> _Task directions_
Please restate the data that follows word for word, with the pictures left out.

START Data extract

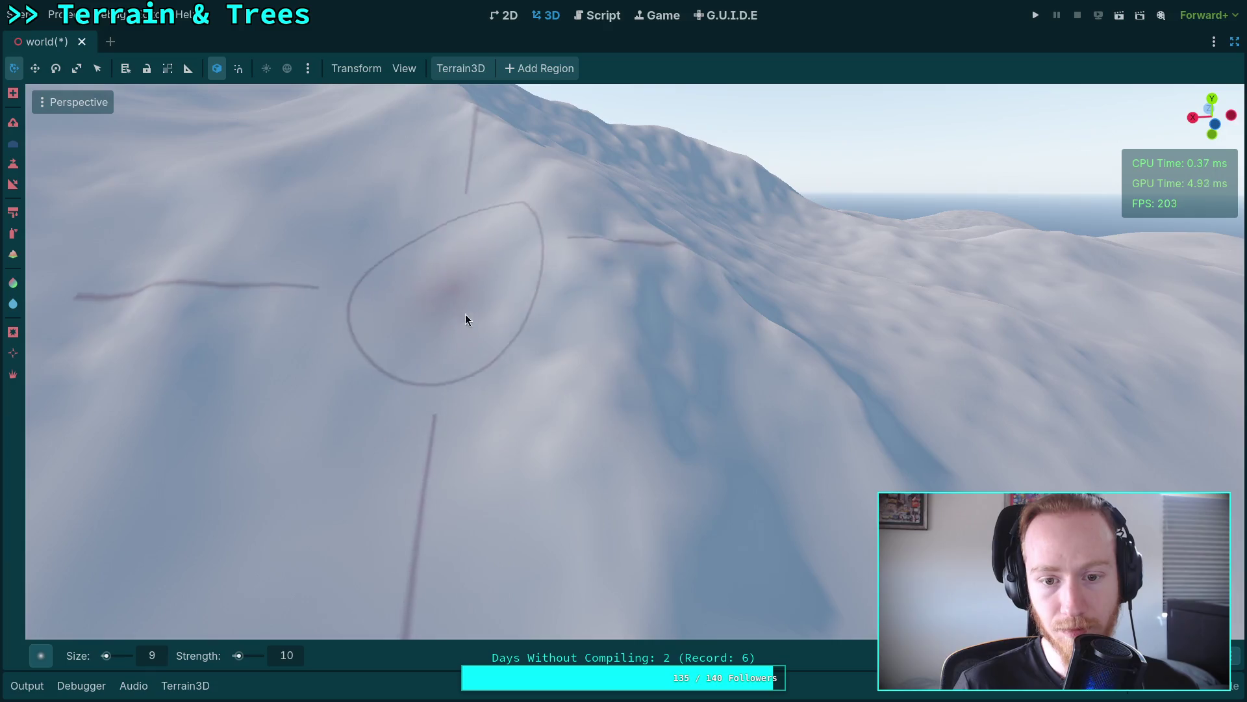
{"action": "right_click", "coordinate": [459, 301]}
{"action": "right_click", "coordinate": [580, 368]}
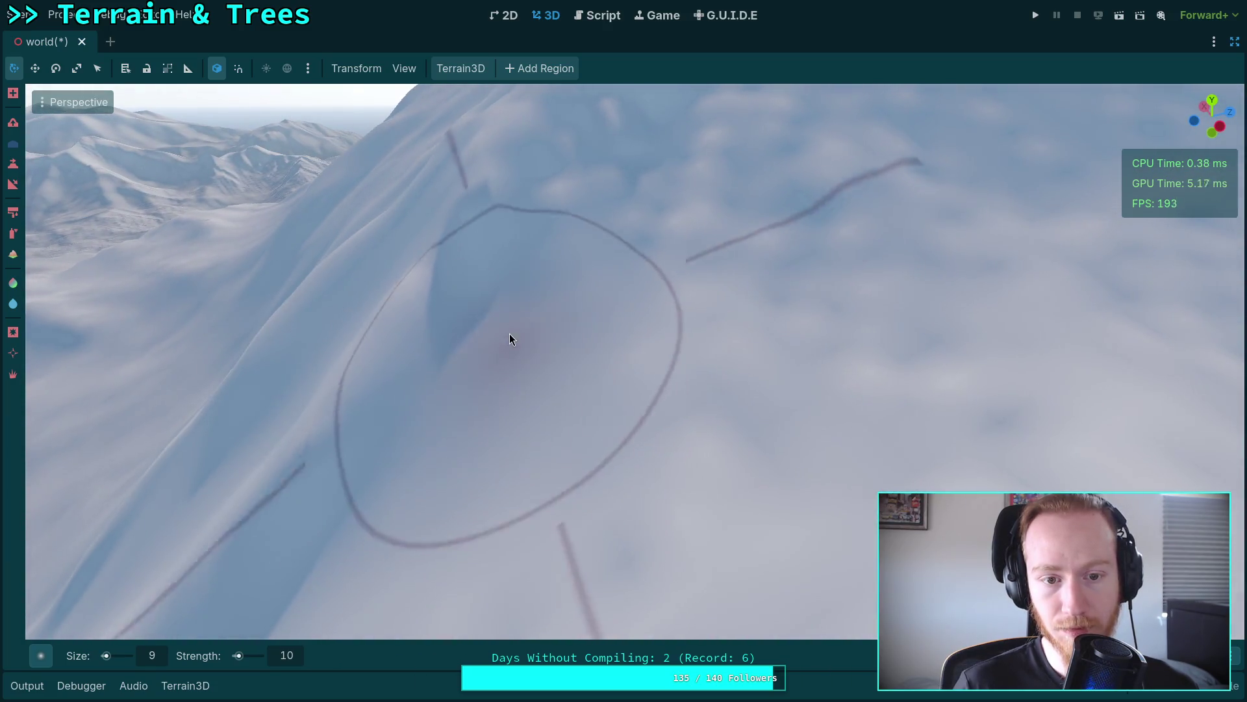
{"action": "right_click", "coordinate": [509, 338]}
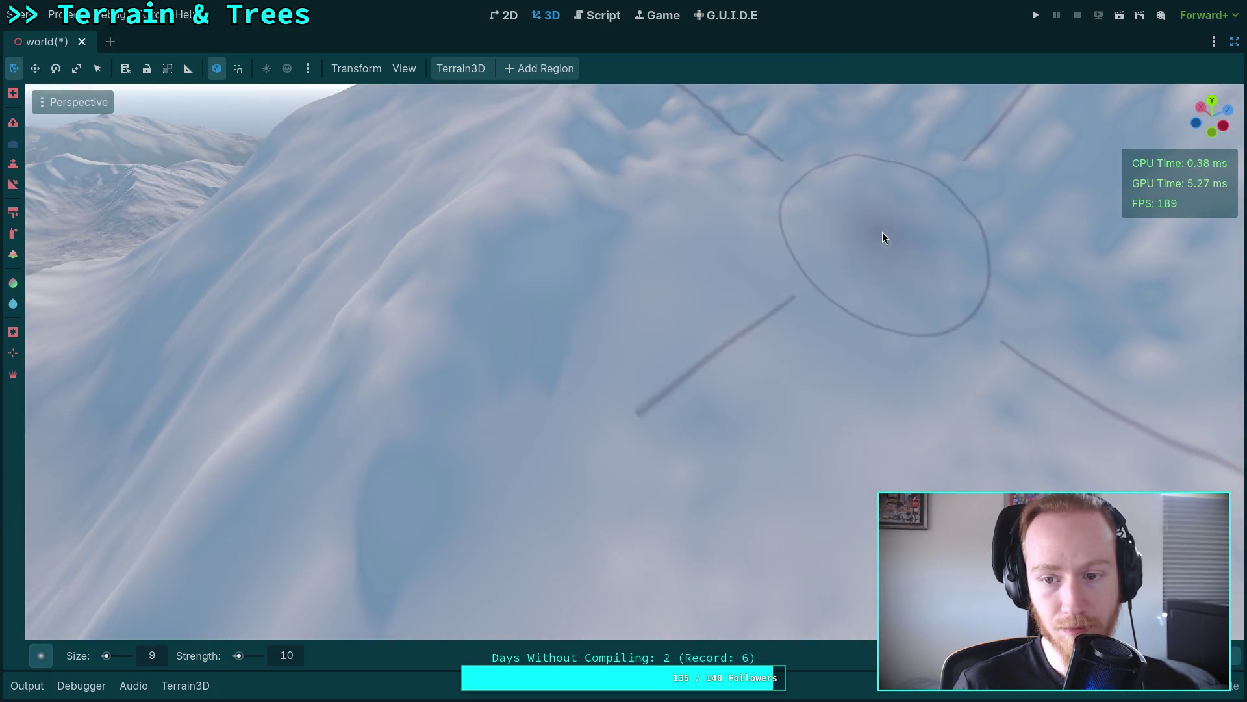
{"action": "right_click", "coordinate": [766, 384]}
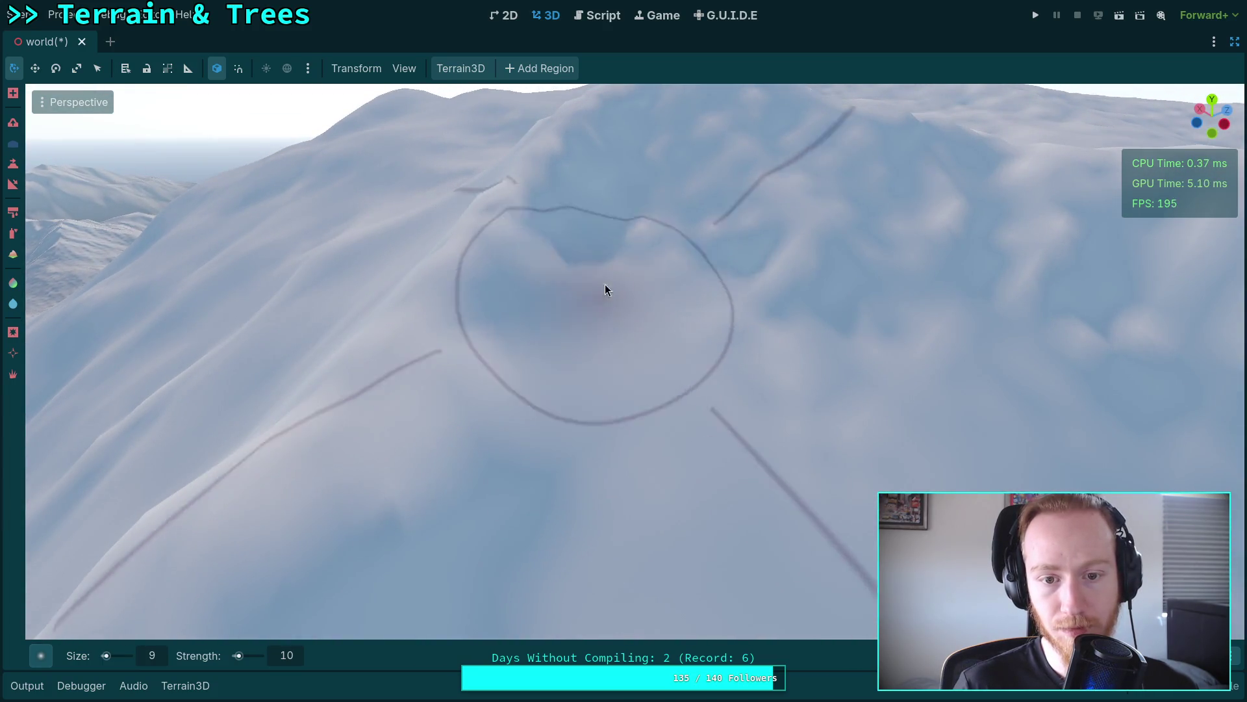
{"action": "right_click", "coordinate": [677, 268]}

END Data extract

> _Result_
{"action": "right_click", "coordinate": [459, 301]}
{"action": "right_click", "coordinate": [580, 368]}
{"action": "right_click", "coordinate": [509, 338]}
{"action": "right_click", "coordinate": [766, 384]}
{"action": "right_click", "coordinate": [677, 268]}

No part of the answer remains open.